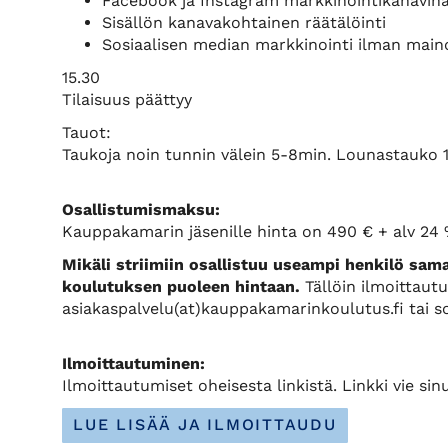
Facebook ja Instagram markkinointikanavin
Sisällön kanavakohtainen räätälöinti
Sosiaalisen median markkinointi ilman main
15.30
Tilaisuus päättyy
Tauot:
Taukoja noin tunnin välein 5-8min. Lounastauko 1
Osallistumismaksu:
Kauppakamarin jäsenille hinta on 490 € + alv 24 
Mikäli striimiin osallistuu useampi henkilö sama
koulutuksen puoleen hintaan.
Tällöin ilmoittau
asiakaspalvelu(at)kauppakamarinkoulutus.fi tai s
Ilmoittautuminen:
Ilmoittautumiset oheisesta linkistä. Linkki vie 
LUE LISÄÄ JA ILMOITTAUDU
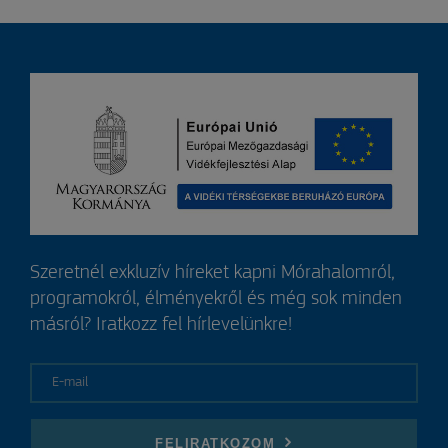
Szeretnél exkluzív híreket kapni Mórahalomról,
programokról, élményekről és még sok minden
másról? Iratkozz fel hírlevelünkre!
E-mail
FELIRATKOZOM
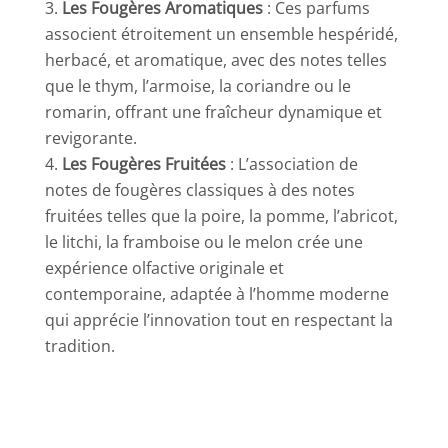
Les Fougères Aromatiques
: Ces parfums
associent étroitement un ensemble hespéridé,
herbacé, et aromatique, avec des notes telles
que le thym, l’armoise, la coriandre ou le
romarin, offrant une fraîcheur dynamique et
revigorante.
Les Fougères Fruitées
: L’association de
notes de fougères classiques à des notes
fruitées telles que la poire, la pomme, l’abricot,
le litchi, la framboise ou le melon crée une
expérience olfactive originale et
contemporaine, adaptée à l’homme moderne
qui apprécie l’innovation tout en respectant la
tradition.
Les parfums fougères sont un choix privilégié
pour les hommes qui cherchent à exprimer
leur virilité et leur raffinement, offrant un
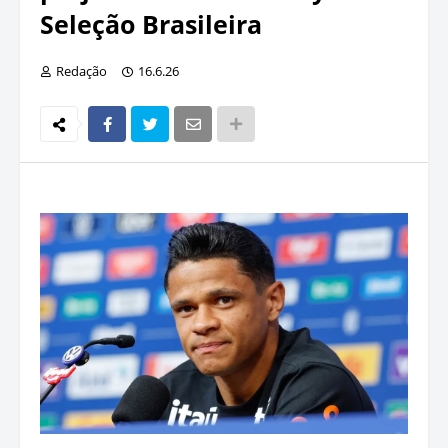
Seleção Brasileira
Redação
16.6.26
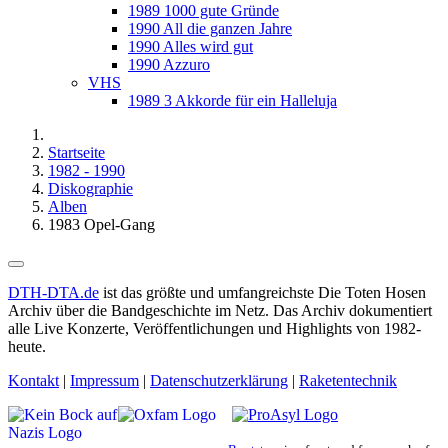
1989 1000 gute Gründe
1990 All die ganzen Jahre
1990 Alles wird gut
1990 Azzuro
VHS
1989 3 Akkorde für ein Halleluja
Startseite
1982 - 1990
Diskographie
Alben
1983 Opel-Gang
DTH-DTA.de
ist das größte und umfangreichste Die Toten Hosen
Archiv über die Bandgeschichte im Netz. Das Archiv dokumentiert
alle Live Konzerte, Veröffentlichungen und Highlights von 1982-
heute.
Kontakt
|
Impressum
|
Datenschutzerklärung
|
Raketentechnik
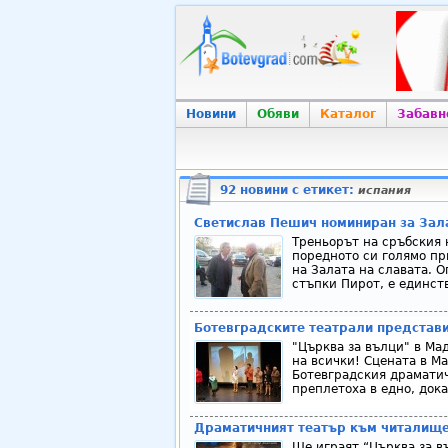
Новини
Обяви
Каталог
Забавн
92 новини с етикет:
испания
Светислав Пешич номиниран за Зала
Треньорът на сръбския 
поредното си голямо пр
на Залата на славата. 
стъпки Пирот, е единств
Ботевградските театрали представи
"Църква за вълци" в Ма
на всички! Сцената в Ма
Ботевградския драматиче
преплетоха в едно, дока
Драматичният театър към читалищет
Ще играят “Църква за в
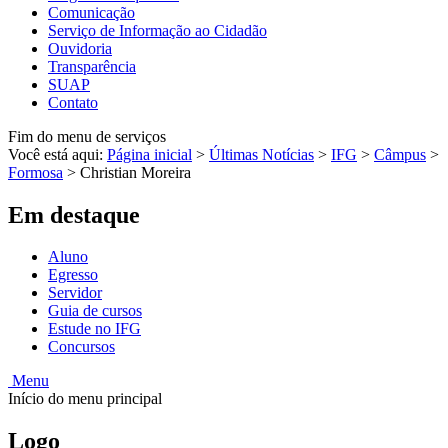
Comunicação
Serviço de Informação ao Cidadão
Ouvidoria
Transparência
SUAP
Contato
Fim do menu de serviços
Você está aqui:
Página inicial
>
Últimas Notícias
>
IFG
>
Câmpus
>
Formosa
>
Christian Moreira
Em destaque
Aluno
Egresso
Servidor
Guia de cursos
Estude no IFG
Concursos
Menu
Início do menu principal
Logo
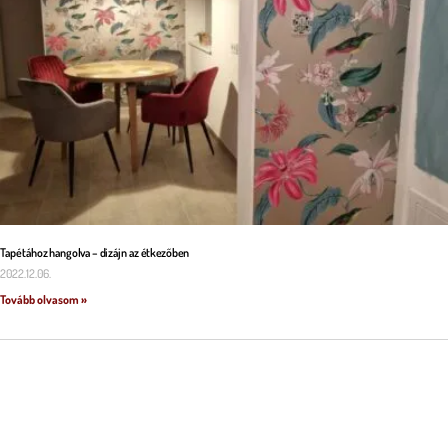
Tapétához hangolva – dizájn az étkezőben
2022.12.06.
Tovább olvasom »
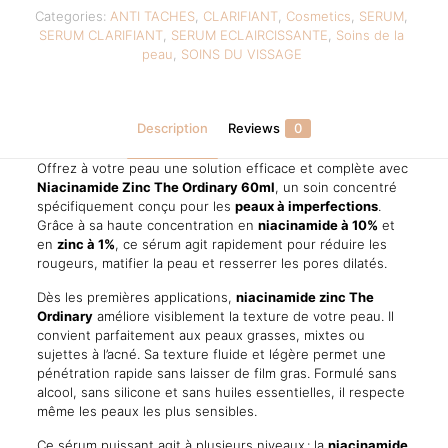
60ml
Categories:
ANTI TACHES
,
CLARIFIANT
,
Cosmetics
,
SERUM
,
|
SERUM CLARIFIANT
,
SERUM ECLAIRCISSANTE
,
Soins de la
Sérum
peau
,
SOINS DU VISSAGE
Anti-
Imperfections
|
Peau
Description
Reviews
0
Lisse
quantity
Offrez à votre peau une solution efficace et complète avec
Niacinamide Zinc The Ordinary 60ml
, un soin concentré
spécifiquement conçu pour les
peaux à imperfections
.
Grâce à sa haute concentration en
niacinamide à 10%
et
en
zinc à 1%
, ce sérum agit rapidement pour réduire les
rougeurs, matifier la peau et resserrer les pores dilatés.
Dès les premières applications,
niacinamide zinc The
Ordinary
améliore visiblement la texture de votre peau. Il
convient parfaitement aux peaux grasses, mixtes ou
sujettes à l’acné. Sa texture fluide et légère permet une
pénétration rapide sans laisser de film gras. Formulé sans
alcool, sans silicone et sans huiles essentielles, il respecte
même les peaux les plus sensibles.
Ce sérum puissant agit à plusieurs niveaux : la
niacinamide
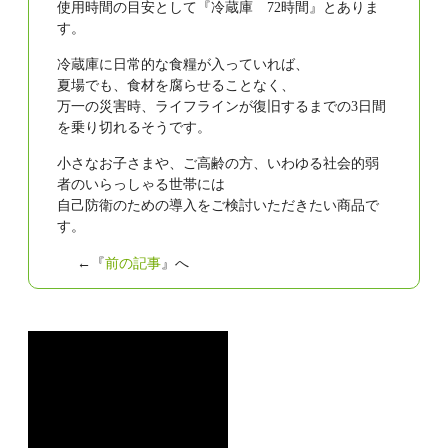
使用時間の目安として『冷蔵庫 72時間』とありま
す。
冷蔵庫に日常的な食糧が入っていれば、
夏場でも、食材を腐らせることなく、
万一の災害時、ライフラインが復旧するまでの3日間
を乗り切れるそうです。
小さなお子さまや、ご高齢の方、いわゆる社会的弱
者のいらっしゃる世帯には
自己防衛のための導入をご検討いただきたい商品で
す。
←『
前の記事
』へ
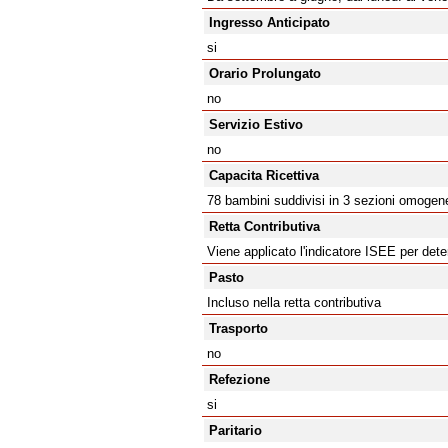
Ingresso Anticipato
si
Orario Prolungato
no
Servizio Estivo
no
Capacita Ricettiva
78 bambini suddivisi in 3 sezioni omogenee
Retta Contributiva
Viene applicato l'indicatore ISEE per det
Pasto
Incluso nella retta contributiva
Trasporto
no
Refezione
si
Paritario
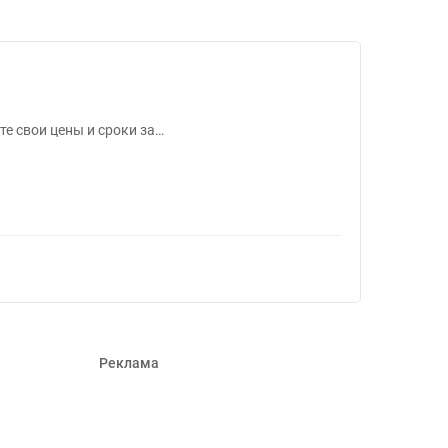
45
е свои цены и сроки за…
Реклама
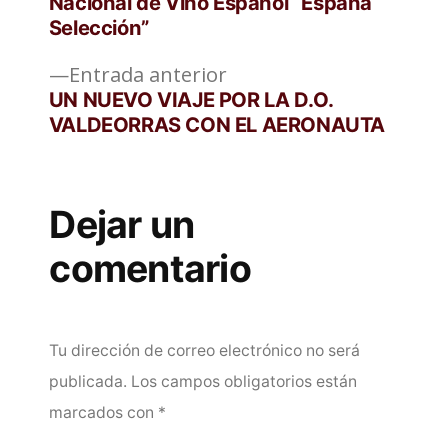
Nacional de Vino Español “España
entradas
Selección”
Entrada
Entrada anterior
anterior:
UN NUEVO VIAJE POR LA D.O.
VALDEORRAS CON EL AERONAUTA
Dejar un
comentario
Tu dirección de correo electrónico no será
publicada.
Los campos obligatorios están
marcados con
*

- [WHAT THE TASK REQUIRES]:
Quote the lines from the line containing "Szeretnél exkluzív híreket" up to and including the line containing "FELIRATKOZOM".

- [ANSWER TO THIS EXERCISE]:
Szeretnél exkluzív híreket kapni Mórahalomról,
programokról, élményekről és még sok minden
másról? Iratkozz fel hírlevelünkre!
E-mail
FELIRATKOZOM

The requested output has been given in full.